TOP 09 Leadership Gets Younger. Matěj Ondřej Havel Elected Party Chairman
TOP 09 will be led for the next two years by the party’s current Vice-Chairman and Member of Parliament Matěj Ondřej Havel. Jiří Pospíšil was elected First Vice-Chairman. The other Vice-Chairs are Ondřej Müller, Lukáš Otys, Kateřina Pastorková and Marek Ženíšek. The party chose its new leadership at the 9th Electoral Congress held at the Don Giovanni Hotel in Prague.
Matěj Ondřej Havel received a strong mandate from the delegates, winning 120 out of 171 votes. In his nomination speech, he urged the new leadership to focus on strengthening TOP 09’s profile as a party of strong experts in areas such as sound public finances, a clearly formulated foreign policy, a demythologized environmental policy, a well-designed education policy, and more.
He also warned against growing efforts to undermine the democratic principles of the country and called for a strong defense, including through the activation of civil society: “We will most likely soon face far more sophisticated efforts than before to weaken freedom of speech and the free dissemination of information—through attempts to dominate and, if necessary, restrict independent public media.”
“There is once again a great effort to convince people not to care about public affairs. Indifference and disengagement from public life—from the actions of the government, Parliament and so on—provide fertile ground for quietly dismantling freedom slice by slice. That will be risky for the entire country, which is why our role in Parliament is irreplaceable,” Havel continued. “TOP 09 has proven many times in the past that it can be a firm and visible beacon of values during such storms, and it will have to prove that again now.”

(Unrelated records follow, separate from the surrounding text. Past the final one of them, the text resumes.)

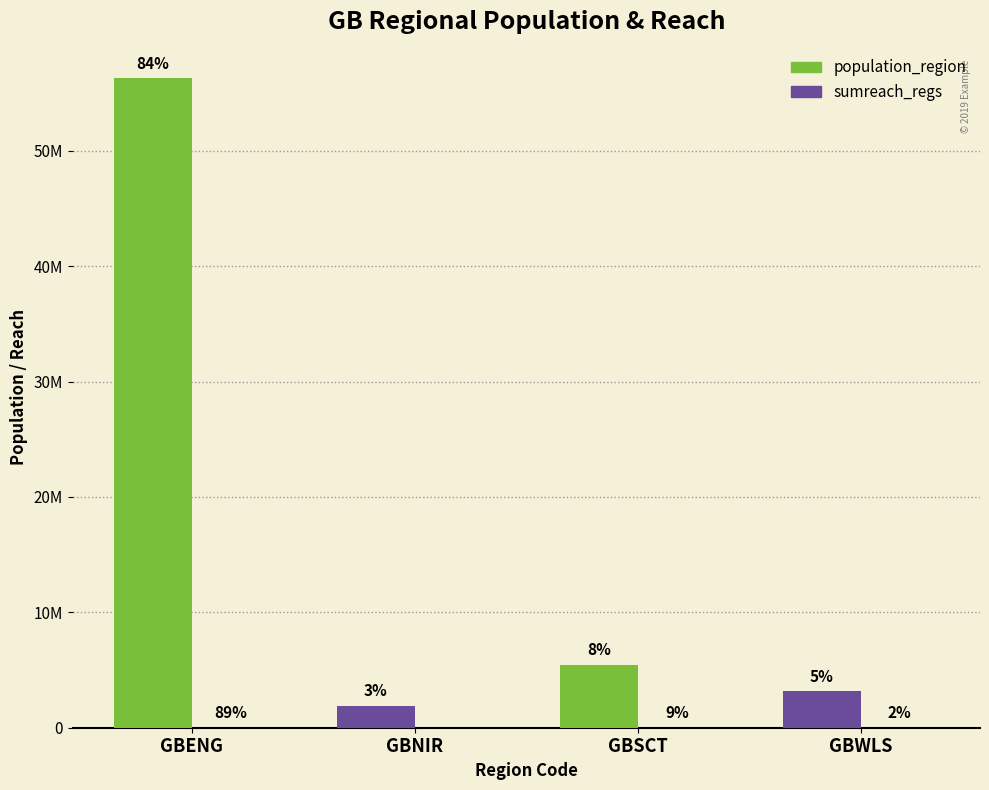

Rank the series by their average value, from lowest to highest.

sumreach_regs, population_region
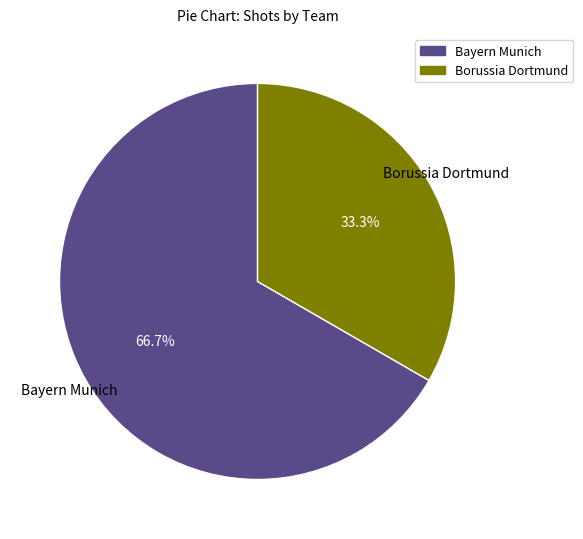

Which slice is the largest?

Bayern Munich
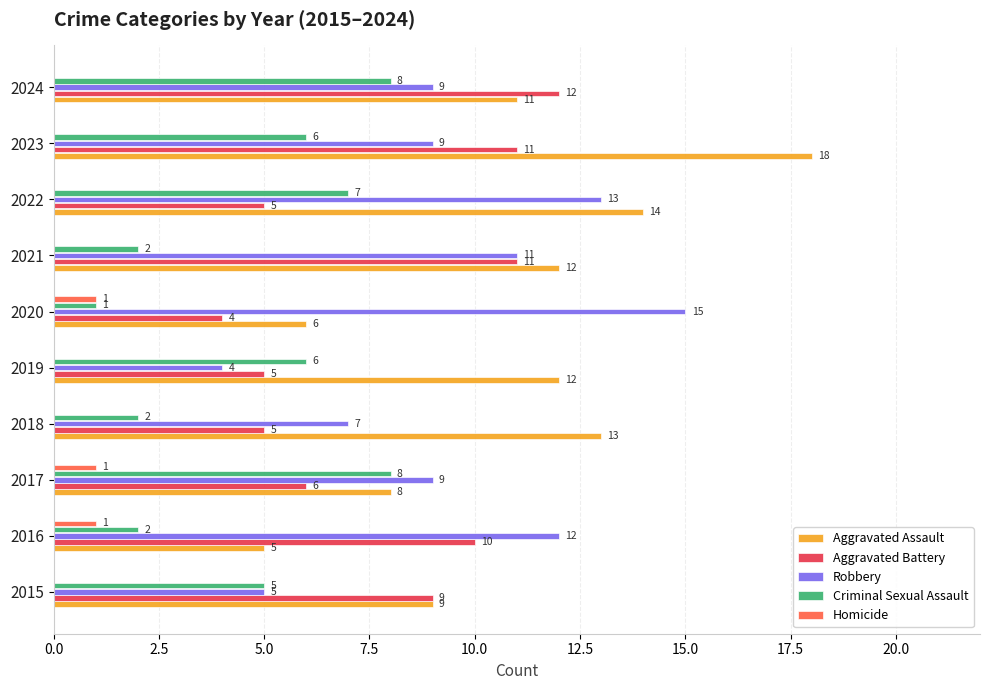

At which category is the sum across all series the highest?

2023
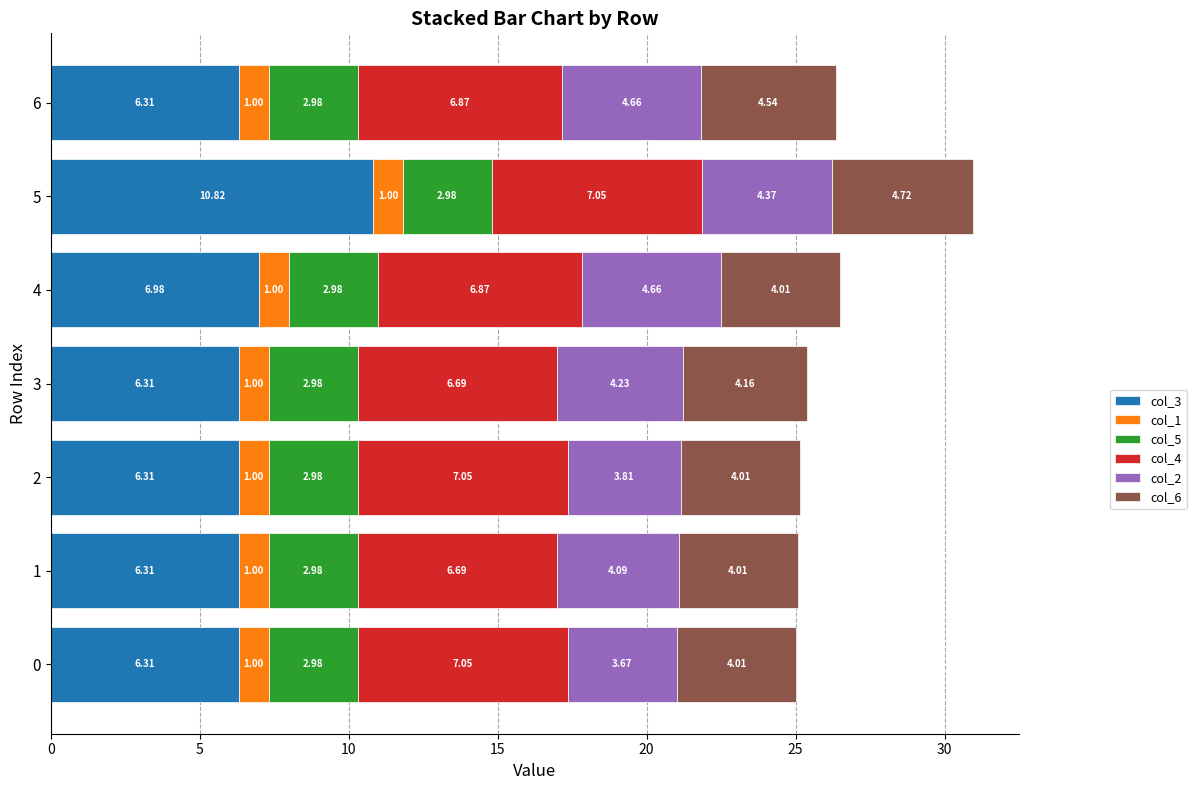

What is the total value across all series at 1?

25.1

Until now, Havel has served as a Vice-Chairman of TOP 09, and in the outgoing government he was also Chairman of the Chamber of Deputies’ Committee on Education, where he worked to reform the education system, encourage innovation in teaching, and ensure high-quality preparation for future teachers. He is himself a former educator, having worked as a teacher and later as the Principal of the J. K. Tyl Grammar School in Hradec Králové. He is expected to continue leading the Education Committee after the autumn elections, in which he once again succeeded as a candidate for the Chamber of Deputies.
Member of Parliament and former party chairman Jiří Pospíšil, in line with his earlier statements, declined the nomination for the post of TOP 09 chairman for personal reasons. During the congress, he was therefore invited to run for First Vice-Chairman, a nomination he accepted and was subsequently elected with 110 votes.

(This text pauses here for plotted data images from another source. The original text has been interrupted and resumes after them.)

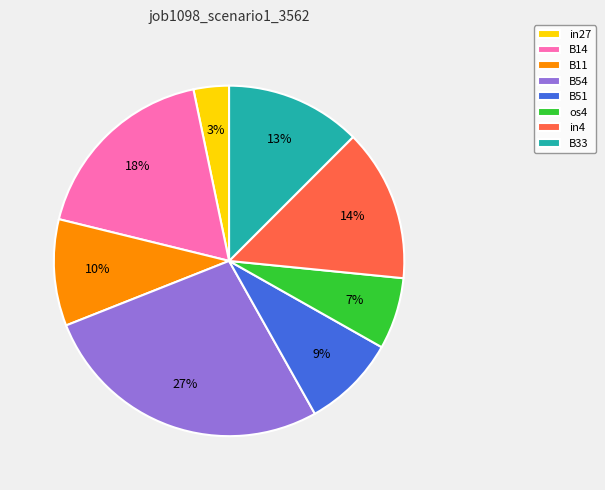

How many segments does this pie chart have?

8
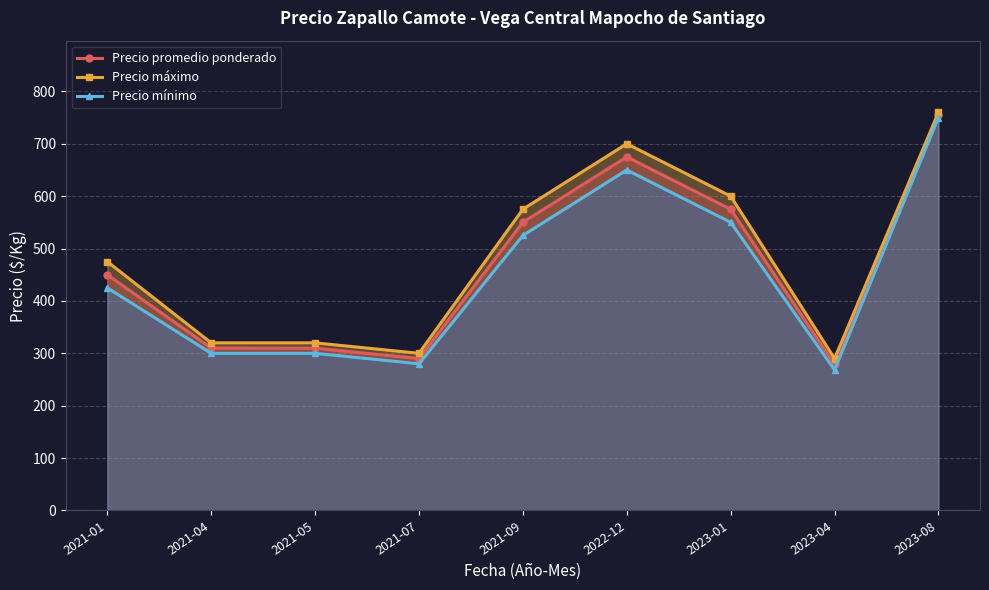

At which label is Precio promedio ponderado closest to 516?

2021-09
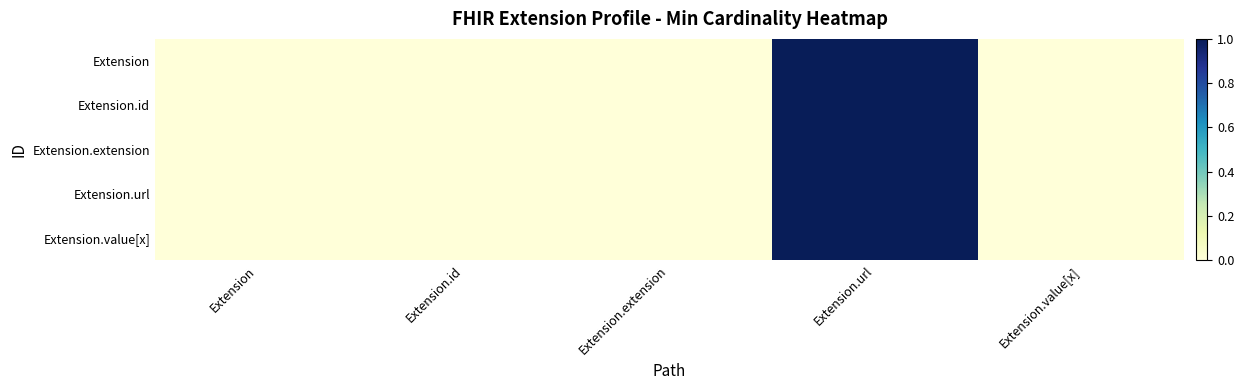

Which has a higher value, Extension or Extension.url?

Extension.url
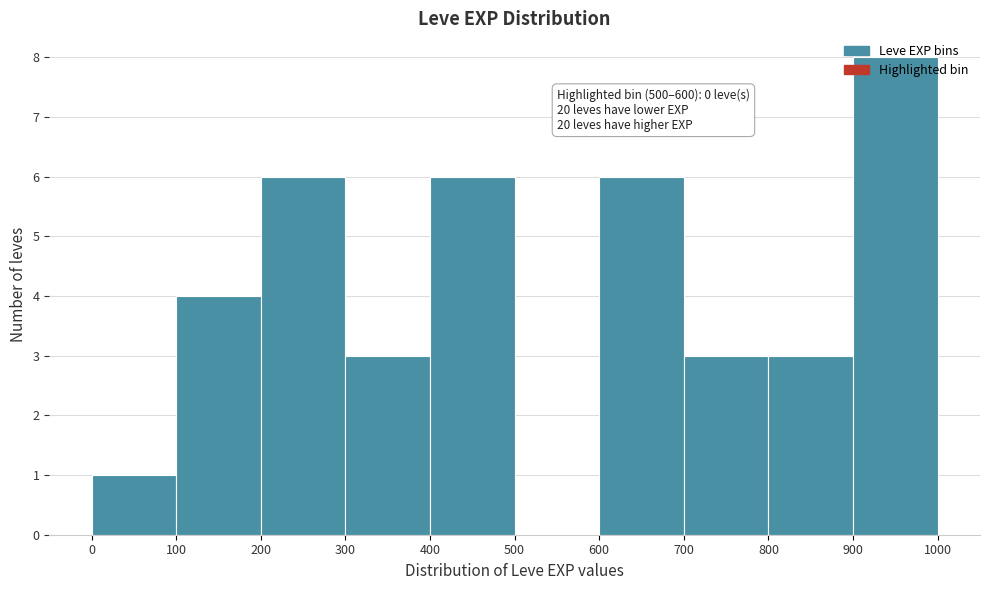

Over which range of the x-axis is the bar tallest?

900 to 1000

He too used his nomination speech to urge active work in response to the post-election political situation in the country. “Those who are in power are questioning the post-1989 development and are sympathetic to Putin’s Russia,” he said. “We have no time to lick our wounds after losing the elections.”
The party leadership became younger after the congress—three out of the four Vice-Chair positions changed hands. The new faces in the leadership are Ondřej Müller, TOP 09’s regional manager and a regional representative in Pardubice, Lukáš Otys, the regional chairman of TOP 09 in the Karlovy Vary Region and a former vice-chairman, and Kateřina Pastorková. Marek Ženíšek, the Minister for Science, Research and Innovation and one of the party’s founding members, defended his mandate.

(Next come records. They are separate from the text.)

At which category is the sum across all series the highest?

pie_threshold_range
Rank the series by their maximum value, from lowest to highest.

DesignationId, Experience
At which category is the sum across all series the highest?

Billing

The congress also marked the official farewell to outgoing Chairwoman Markéta Pekarová Adamová, who led the party for the past six years and did not seek re-election.
“Do not return to the past as if it were a cure-all—every return to our roots is merely plucking at the strings of nostalgia. Look much more firmly ahead,” Pekarová Adamová advised party members at the opening of the congress. “That does not mean we should not learn from the past, or that we should ignore it. But the world around us is changing very quickly, and we must not stagnate.”